The radar issue does not affect airplane flight safety, as planes can land and take off once the fog clears on its own, Medford airport Manager Bern Case said.
It would most likely be safe to fly the unmanned CASPER balloon with the current radar, but Case said the airport has emphasized extreme caution. The balloon is used to release dry-ice pellets for cloud seeding, to create openings in the fog that would allow landings or take-offs.
"The tower has had a challenge with the radar and we just can't seed without the balloon," Case said. "It's been a long couple of days."
The fog caused between five and seven flight delays on Thursday. Several people were stranded for hours on flights heading in all directions, Case said.
Among those stranded far from home was Jacksonville resident Dana Winkler.
Winkler earlier this week flew to Los Angeles for a work meeting. She quickly found that the Rogue Valley had become an impregnable fortress when fog socked in the area, stranding her in Portland.
"I didn't expect to be gone long, so I didn't pack a lot of essential items," she said.
Airline officials told her she would have to plan on spending a long day at Portland, not leaving until a late flight on Friday.
Frustrated, Winkler booked a rental car at a steep rate for the drive back to Jackson County.
"You can't be gone for too many days because you start missing work," Winkler said. "I'm just glad to be back home."
Additional flights from Portland and San Francisco were delayed Friday.
Case said the airport has scrambled to squeeze as many people as possible onto flights in the past 24 hours to clear up the backlog of passengers.
"It has set us back, but we are trying to get people where they need to go," Case said.
In the meantime, CASPER will remain in the hangar, unable to do what it does best.
The Cable Attached System Providing Effective Release is an 18-foot helium-filled balloon that hoists a cylinder of dry-ice pellets.
After being sent aloft, the balloon is pulled along by a truck to seed the clouds above the runway area. The pellets freeze the fog, creating snow, which drifts to the ground and clears the air.
It cuts a wide swath in the fog that enables planes to come and go.
"When we can't get the balloon in the air, Mother Nature wins," Case said.
The airport hopes to have the balloon available this weekend.
It likely will be needed, as the stagnant air and freezing fog is expected to stick around the valley until the middle of next week, according to National Weather Service meteorologist Mike Petrucelli.

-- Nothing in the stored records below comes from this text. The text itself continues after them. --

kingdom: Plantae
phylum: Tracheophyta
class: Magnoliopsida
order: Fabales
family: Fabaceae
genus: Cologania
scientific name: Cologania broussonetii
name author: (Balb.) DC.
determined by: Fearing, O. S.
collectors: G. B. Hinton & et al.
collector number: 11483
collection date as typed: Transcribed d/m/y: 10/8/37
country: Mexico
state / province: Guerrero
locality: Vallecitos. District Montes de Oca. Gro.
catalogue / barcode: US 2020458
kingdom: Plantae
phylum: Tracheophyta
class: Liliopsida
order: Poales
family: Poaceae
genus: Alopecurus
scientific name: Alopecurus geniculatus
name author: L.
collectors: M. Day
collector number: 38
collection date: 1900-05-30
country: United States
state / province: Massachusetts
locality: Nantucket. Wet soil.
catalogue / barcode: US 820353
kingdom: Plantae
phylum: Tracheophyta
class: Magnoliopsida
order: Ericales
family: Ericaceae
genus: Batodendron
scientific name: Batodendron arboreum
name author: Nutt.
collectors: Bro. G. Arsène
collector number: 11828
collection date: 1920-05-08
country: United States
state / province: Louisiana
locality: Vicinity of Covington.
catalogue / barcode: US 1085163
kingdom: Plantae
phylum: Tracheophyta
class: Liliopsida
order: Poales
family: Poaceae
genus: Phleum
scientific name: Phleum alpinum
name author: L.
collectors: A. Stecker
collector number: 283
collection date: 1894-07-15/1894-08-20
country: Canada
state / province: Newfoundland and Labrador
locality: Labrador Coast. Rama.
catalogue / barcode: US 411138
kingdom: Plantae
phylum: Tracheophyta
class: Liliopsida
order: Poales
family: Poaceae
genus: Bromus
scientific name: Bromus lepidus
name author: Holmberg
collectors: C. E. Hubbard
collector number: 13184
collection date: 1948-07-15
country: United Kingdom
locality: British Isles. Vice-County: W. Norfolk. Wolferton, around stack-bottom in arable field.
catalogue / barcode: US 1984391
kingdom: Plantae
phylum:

An air stagnation advisory originally set to expire Sunday has been extended until 10 a.m. Tuesday, the National Weather Service reported Friday.
Because of limited air movement, a high pressure system will remain in the area, trapping pollutants and resulting in thick, freezing fog in the Rogue Valley.
The area needs a storm system to move in to blow the stagnant air away and clear the skies, Petrucelli said.
"This is going to hang around for the next few days," he said. "The pattern does not look like it's going to change."